Son intérêt est évident : la puissance de sa technologie (notamment la précision de ses vecteurs et sa vaste base d’images) permet de traquer les meurtriers, les agresseurs d’enfants et autres criminels.
Mais les risques potentiels qu’elle présente sont tout aussi évidents.
Les militants pour la confidentialité soutiennent que l’utilisation généralisée de la technologie de reconnaissance faciale enfreint les règles tacites de la technologie et de la confidentialité. Pendant des années, les entreprises technologiques capables de développer des applis de reconnaissance faciale, notamment Google, se sont retenues pour des raisons éthiques. De grandes villes comme San Francisco refusent d’utiliser ce système. Mais Clearview AI a foncé, vendant sa technologie à plus de 600 organismes chargés de l’application de la loi, sans examen public.
On se demande également si la technologie de reconnaissance faciale de Clearview AI pourrait être utilisée à mauvais escient. Traquer de dangereux criminels est une chose. Mais si un agent de police mal intentionné utilisait la mise en correspondance d’images pour espionner ses ennemis ou harceler des jeunes filles ? Et si un gouvernement totalitaire utilisait cette technologie pour trouver des éléments compromettants sur des militants ? Et si un utilisateur identifiait mal quelqu’un et bloquait son accès à des déplacements ou à des prestations sociales ? Et si une entité chargée d'appliquer la loi utilisait une correspondance pour accéder à votre compte bancaire ou à votre messagerie ?
« Les possibilités de faire de cette application une arme sont infinies », a déclaré Eric Goldman (co-directeur de l’High Tech Law Institute à l’Université de Santa Clara) au New York Times.
Clearview AI fait valoir que le premier amendement de la Constitution des États-Unis l’autorise à utiliser des images publiées sur le Web car elles sont dans le domaine public.

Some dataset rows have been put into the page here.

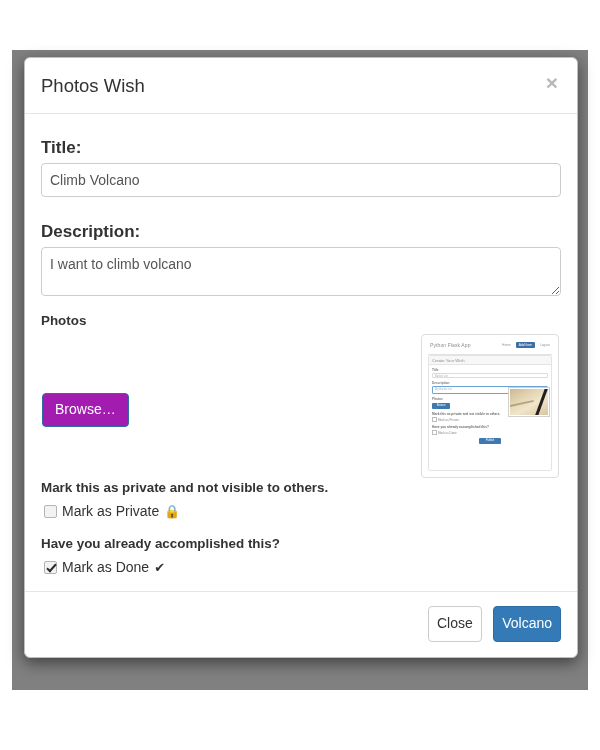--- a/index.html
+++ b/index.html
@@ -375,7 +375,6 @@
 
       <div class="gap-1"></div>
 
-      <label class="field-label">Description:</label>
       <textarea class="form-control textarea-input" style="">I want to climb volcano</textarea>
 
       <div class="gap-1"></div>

Mais nombreux sont ceux qui estiment qu’une limite a été franchie.
Les entreprises technologiques dont Clearview AI dépend établissent leur propre limites. Twitter, YouTube et Facebook ont demandé à Clearview AI de cesser son activité et de supprimer toutes les données collectées. De même, Apple a bloqué l’appli Clearview AI sur iPhone pour non-respect de ses règles.
Les problèmes de Clearview AI se sont intensifiés la semaine dernière lorsque la liste de ses clients a fait l’objet d’une fuite. La start-up avait affirmé ne commercialiser sa technologie qu’auprès des forces de l’ordre, mais la liste de ses clients comprend 2 200 organisations réparties dans 27 pays, notamment des entités non gouvernementales telles que Walmart, Best Buy, Bank of America et la NBA.
Comment gérer ses images quand elles sont déjà entrées dans le domaine public et déjà intégrées au système de correspondance ? « Vous pouvez supprimer toutes vos photos sur Facebook », suggère Martin Hron, chercheur chez Avast. « Mais si elles ont déjà été mises en cache sur le Web, quelqu’un pourra toujours les retrouver. Vous pouvez demander à Facebook de supprimer vos données, mais il faudra alors supprimer votre compte », ajoute Hron.
Des lois sur la confidentialité protègent cependant les utilisateurs. En vertu d’une nouvelle loi d’État sur la confidentialité, les résidents de Californie peuvent demander à consulter les données que Clearview AI a collectées à leur sujet et demander leur suppression de la base de données. Les résidents de l’Union européenne peuvent aussi demander la suppression de leurs données.
Cette affaire a généré une prise de conscience. La technologie de reconnaissance faciale soulève des problèmes complexes pour la société et les utilisateurs. L’activité de Clearview AI, déployant un système à l’insu du public, illustre bien comment les gouvernements doivent anticiper ces problèmes.